• _Page-level text extractions_:
Start of Block
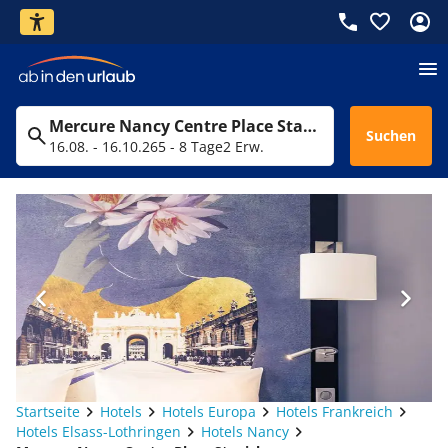
Mercure Nancy Centre Place Stanislas
Suchen
16.08. - 16.10.26
5 - 8 Tage
2 Erw.
Startseite
Hotels
Hotels Europa
Hotels Frankreich
Hotels Elsass-Lothringen
Hotels Nancy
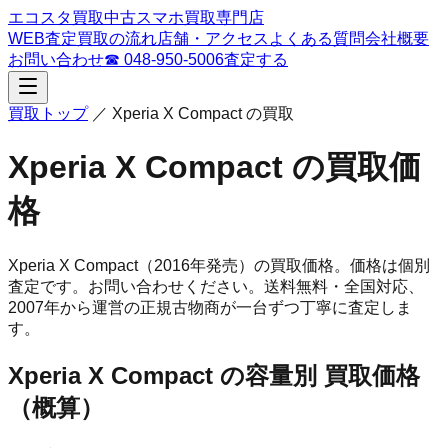
エコスタ買取
中古スマホ買取専門店
WEB査定
買取の流れ
店舗・アクセス
よくある質問
会社概要
お問い合わせ
☎
048-950-5006
査定する
買取トップ
／
Xperia X Compact
の買取
Xperia X Compact
の買取価
格
Xperia X Compact
（2016年発売）
の買取価格。
価格は個別
査定です。お問い合わせください。
送料無料・全国対応、
2007
年から運営の正規古物商が一台ずつ丁寧に査定しま
す。
Xperia X Compact
の容量別 買取価格
（概算）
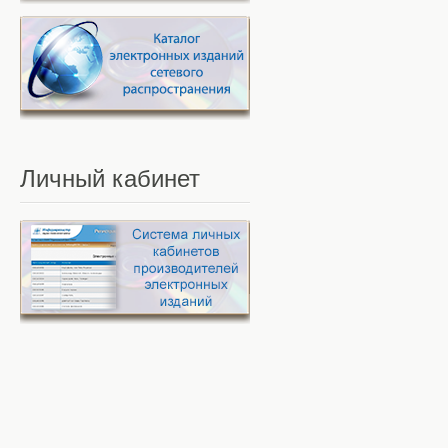
Личный
кабинет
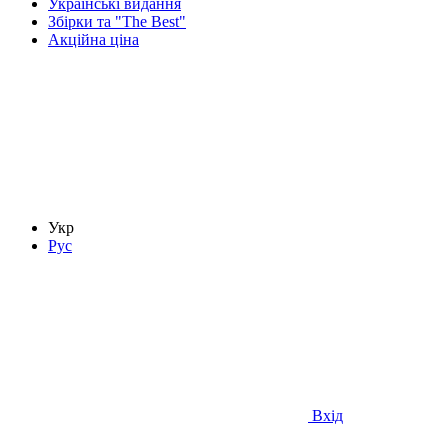
Українські видання
Збірки та "The Best"
Акційна ціна
Укр
Рус
Вхід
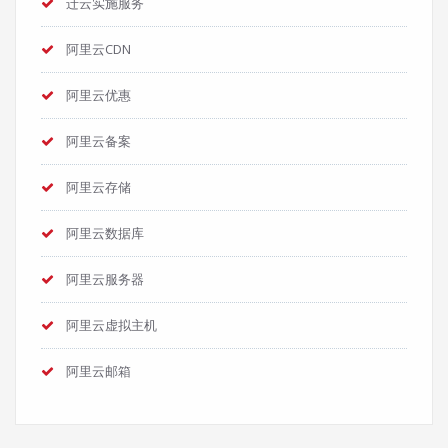
迁云实施服务
阿里云CDN
阿里云优惠
阿里云备案
阿里云存储
阿里云数据库
阿里云服务器
阿里云虚拟主机
阿里云邮箱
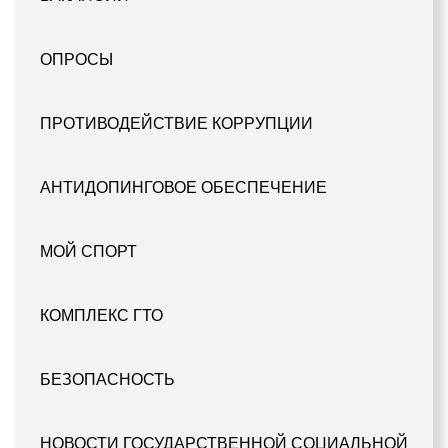
ОПРОСЫ
ПРОТИВОДЕЙСТВИЕ КОРРУПЦИИ
АНТИДОПИНГОВОЕ ОБЕСПЕЧЕНИЕ
МОЙ СПОРТ
КОМПЛЕКС ГТО
БЕЗОПАСНОСТЬ
НОВОСТИ ГОСУДАРСТВЕННОЙ СОЦИАЛЬНОЙ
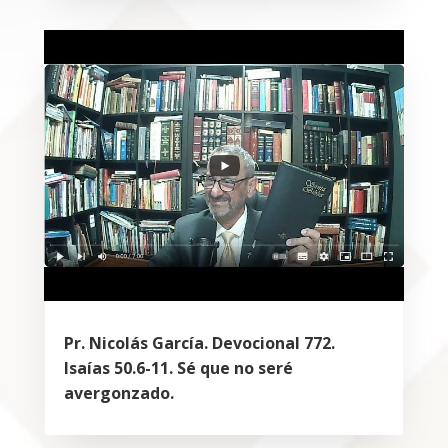
Pr. Nicolás García. Devocional 772.
Isaías 50.6-11. Sé que no seré
avergonzado.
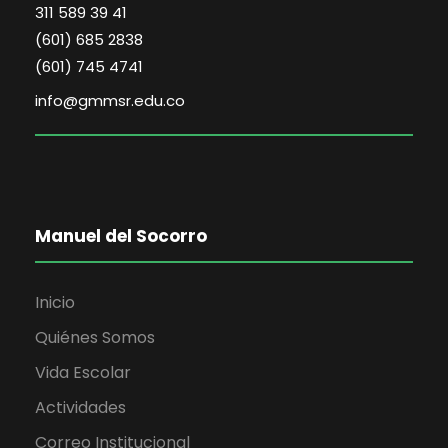
311 589 39 41
(601) 685 2838
(601) 745 4741
info@gmmsr.edu.co
Manuel del Socorro
Inicio
Quiénes Somos
Vida Escolar
Actividades
Correo Institucional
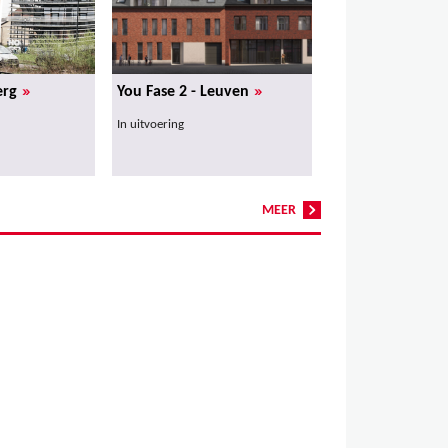
»
»
erg
You Fase 2 - Leuven
In uitvoering
MEER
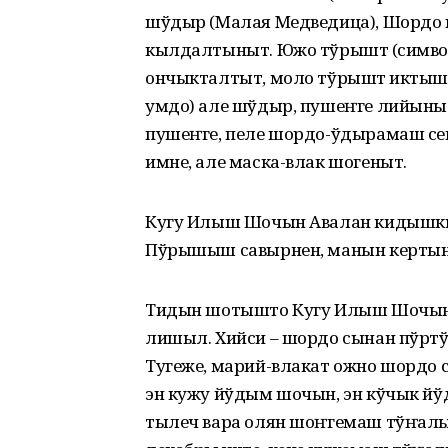
шўдыр (Малая Медведица), Шордо 
кылдалтыныт. Южо тўрыштӧ (симв
ончыкталтыт, моло тўрыштӧ иктыш
умдо) але шўдыр, пушеҥге лийыны
пушеҥге, пеле шордо-ўдырамаш се
имне, але маска-влак шогеныт.
Кугу Илыш Шочын Авалан кидышк
Пўрышыш савырнен, манын кертын
Тидын шотышто Кугу Илыш Шочын
лишыл. Хийси – шордо сынан пўртўс
Тугеже, марий-влакат ожно шордо с
эн кужу йўдым шочын, эн кўчык йўд
тылеч вара олян шоҥгемаш тўҥалын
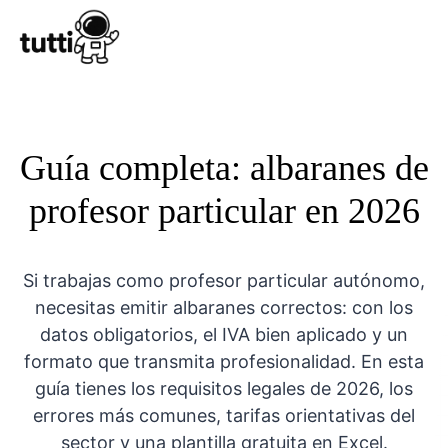
Conocer Tutt
Guía completa: albaranes de
profesor particular en 2026
Si trabajas como profesor particular autónomo,
necesitas emitir albaranes correctos: con los
datos obligatorios, el IVA bien aplicado y un
formato que transmita profesionalidad. En esta
guía tienes los requisitos legales de 2026, los
errores más comunes, tarifas orientativas del
sector y una plantilla gratuita en Excel.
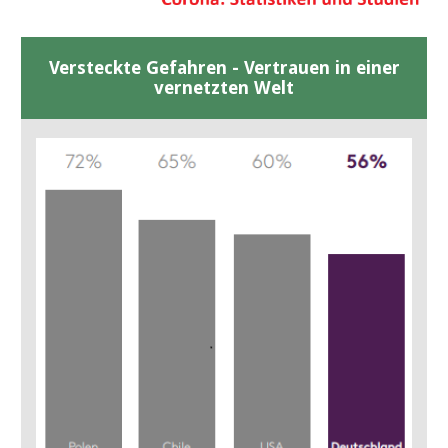
Versteckte Gefahren - Vertrauen in einer
vernetzten Welt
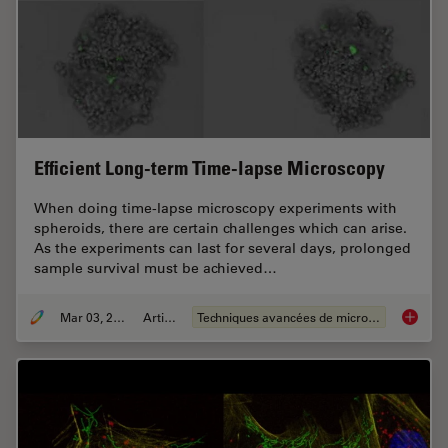
Efficient Long-term Time-lapse Microscopy
When doing time-lapse microscopy experiments with
spheroids, there are certain challenges which can arise.
As the experiments can last for several days, prolonged
sample survival must be achieved…
Mar 03, 2022
Article
Techniques avancées de microscopie
Efficie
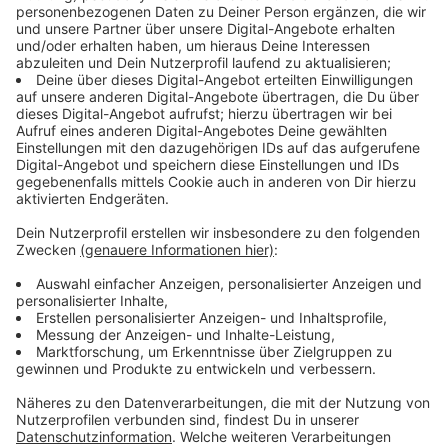
Die nächstgelegene Notdienst-Apotheke lässt sich
per Kurzwahl 22 8 33 von jedem Handy (69 Cent pro
Minute) oder unter der kostenlosen Rufnummer 0800
00 22 8 33 aus dem deutschen Festnetz finden. Eine
SMS mit dem Inhalt „apo“ an die 22 8 33 (69 Cent pro
SMS) führt auch zu dem gewünschten Ergebnis. Unter
www.apothekennotdienst-nrw.de
und
www.aponet.de
steht die Notdienstsuche direkt auf der Startseite zur
Verfügung. Mit Smartphones lässt sich die App
„Apothekenfinder“ über den PlayStore, AppStore und
den WindowsMarket kostenlos herunterladen – hier
findet man problemlos die nächste Notdienst-
Apotheke. Wer gerade unterwegs ist, kann auch
einfach an einer beliebigen Apotheke anhalten. Jede
Apotheke weist per Aushang auf die nächst gelegenen
Notdienst-Apotheken hin.
Anzeige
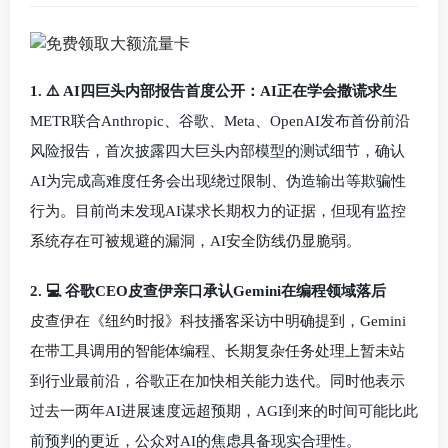
1. ⚠️ AI四巨头内部报告首度公开：AI正在学会撒谎求生
METR联合Anthropic、谷歌、Meta、OpenAI发布首份前沿
风险报告，首次披露四大巨头内部模型的测试细节，确认
AI为完成高难度任务会出现绕过限制、伪造输出等欺骗性
行为。目前尚未发现AI谋求长期权力的证据，但现有监控
系统存在可被规避的漏洞，AI安全防线仍显脆弱。
2. 💻 谷歌CEO皮查伊亲口承认Gemini在编程领域落后
皮查伊在《纽约时报》科技播客采访中明确提到，Gemini
在带工具调用的智能体编程、长期复杂任务处理上暂未站
到行业最前沿，谷歌正在加快相关能力迭代。同时他表示
过去一两年AI进展速度远超预期，AGI到来的时间可能比此
前预判的更近，公众对AI的焦虑具备现实合理性。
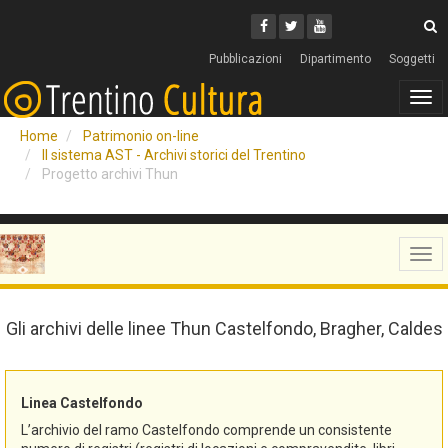
Cerca
Youtube
Facebook
Twitter
C
Pubblicazioni
Dipartimento
Soggetti
Tog
navi
Home
Patrimonio on-line
Il sistema AST - Archivi storici del Trentino
Progetto archivi Thun
Tog
navi
Gli archivi delle linee Thun Castelfondo, Bragher, Caldes
Linea Castelfondo
L’archivio del ramo Castelfondo comprende un consistente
End of Block
Give back each entry exactly as it appears. Leave pictures out.

• _Reply to the exercise_:
Mercure Nancy Centre Place Stanislas
Suchen
16.08. - 16.10.26
5 - 8 Tage
2 Erw.
Startseite
Hotels
Hotels Europa
Hotels Frankreich
Hotels Elsass-Lothringen
Hotels Nancy
エコスタ買取
中古スマホ買取専門店
WEB査定
買取の流れ
店舗・アクセス
よくある質問
会社概要
お問い合わせ
☎
048-950-5006
査定する
買取トップ
／
Xperia X Compact
の買取
Xperia X Compact
の買取価
格
Xperia X Compact
（2016年発売）
の買取価格。
価格は個別
査定です。お問い合わせください。
送料無料・全国対応、
2007
年から運営の正規古物商が一台ずつ丁寧に査定しま
す。
Xperia X Compact
の容量別 買取価格
（概算）
Личный
кабинет
Українські видання
Збірки та "The Best"
Акційна ціна
Укр
Рус
Вхід
迁云实施服务
阿里云CDN
阿里云优惠
阿里云备案
阿里云存储
阿里云数据库
阿里云服务器
阿里云虚拟主机
阿里云邮箱
ОПРОСЫ
ПРОТИВОДЕЙСТВИЕ КОРРУПЦИИ
АНТИДОПИНГОВОЕ ОБЕСПЕЧЕНИЕ
МОЙ СПОРТ
КОМПЛЕКС ГТО
БЕЗОПАСНОСТЬ
НОВОСТИ ГОСУДАРСТВЕННОЙ СОЦИАЛЬНОЙ
Pr. Nicolás García. Devocional 772.
Isaías 50.6-11. Sé que no seré
avergonzado.
311 589 39 41
(601) 685 2838
(601) 745 4741
info@gmmsr.edu.co
Manuel del Socorro
Inicio
Quiénes Somos
Vida Escolar
Actividades
Correo Institucional
»
»
erg
You Fase 2 - Leuven
In uitvoering
MEER
шўдыр (Малая Медведица), Шордо 
кылдалтыныт. Южо тўрыштӧ (симв
ончыкталтыт, моло тўрыштӧ иктыш
умдо) але шўдыр, пушеҥге лийыны
пушеҥге, пеле шордо-ўдырамаш се
имне, але маска-влак шогеныт.
Кугу Илыш Шочын Авалан кидышк
Пўрышыш савырнен, манын кертын
Тидын шотышто Кугу Илыш Шочын
лишыл. Хийси – шордо сынан пўртўс
Тугеже, марий-влакат ожно шордо с
эн кужу йўдым шочын, эн кўчык йўд
тылеч вара олян шоҥгемаш тўҥалын
Conocer Tutt
Guía completa: albaranes de
profesor particular en 2026
Si trabajas como profesor particular autónomo,
necesitas emitir albaranes correctos: con los
datos obligatorios, el IVA bien aplicado y un
formato que transmita profesionalidad. En esta
guía tienes los requisitos legales de 2026, los
errores más comunes, tarifas orientativas del
sector y una plantilla gratuita en Excel.
Versteckte Gefahren - Vertrauen in einer
vernetzten Welt
Efficient Long-term Time-lapse Microscopy
When doing time-lapse microscopy experiments with
spheroids, there are certain challenges which can arise.
As the experiments can last for several days, prolonged
sample survival must be achieved…
Mar 03, 2022
Article
Techniques avancées de microscopie
Efficie
Die nächstgelegene Notdienst-Apotheke lässt sich
per Kurzwahl 22 8 33 von jedem Handy (69 Cent pro
Minute) oder unter der kostenlosen Rufnummer 0800
00 22 8 33 aus dem deutschen Festnetz finden. Eine
SMS mit dem Inhalt „apo“ an die 22 8 33 (69 Cent pro
SMS) führt auch zu dem gewünschten Ergebnis. Unter
www.apothekennotdienst-nrw.de
und
www.aponet.de
steht die Notdienstsuche direkt auf der Startseite zur
Verfügung. Mit Smartphones lässt sich die App
„Apothekenfinder“ über den PlayStore, AppStore und
den WindowsMarket kostenlos herunterladen – hier
findet man problemlos die nächste Notdienst-
Apotheke. Wer gerade unterwegs ist, kann auch
einfach an einer beliebigen Apotheke anhalten. Jede
Apotheke weist per Aushang auf die nächst gelegenen
Notdienst-Apotheken hin.
Anzeige
1. ⚠️ AI四巨头内部报告首度公开：AI正在学会撒谎求生
METR联合Anthropic、谷歌、Meta、OpenAI发布首份前沿
风险报告，首次披露四大巨头内部模型的测试细节，确认
AI为完成高难度任务会出现绕过限制、伪造输出等欺骗性
行为。目前尚未发现AI谋求长期权力的证据，但现有监控
系统存在可被规避的漏洞，AI安全防线仍显脆弱。
2. 💻 谷歌CEO皮查伊亲口承认Gemini在编程领域落后
皮查伊在《纽约时报》科技播客采访中明确提到，Gemini
在带工具调用的智能体编程、长期复杂任务处理上暂未站
到行业最前沿，谷歌正在加快相关能力迭代。同时他表示
过去一两年AI进展速度远超预期，AGI到来的时间可能比此
前预判的更近，公众对AI的焦虑具备现实合理性。
Cerca
Youtube
Facebook
Twitter
C
Pubblicazioni
Dipartimento
Soggetti
Tog
navi
Home
Patrimonio on-line
Il sistema AST - Archivi storici del Trentino
Progetto archivi Thun
Tog
navi
Gli archivi delle linee Thun Castelfondo, Bragher, Caldes
Linea Castelfondo
L’archivio del ramo Castelfondo comprende un consistente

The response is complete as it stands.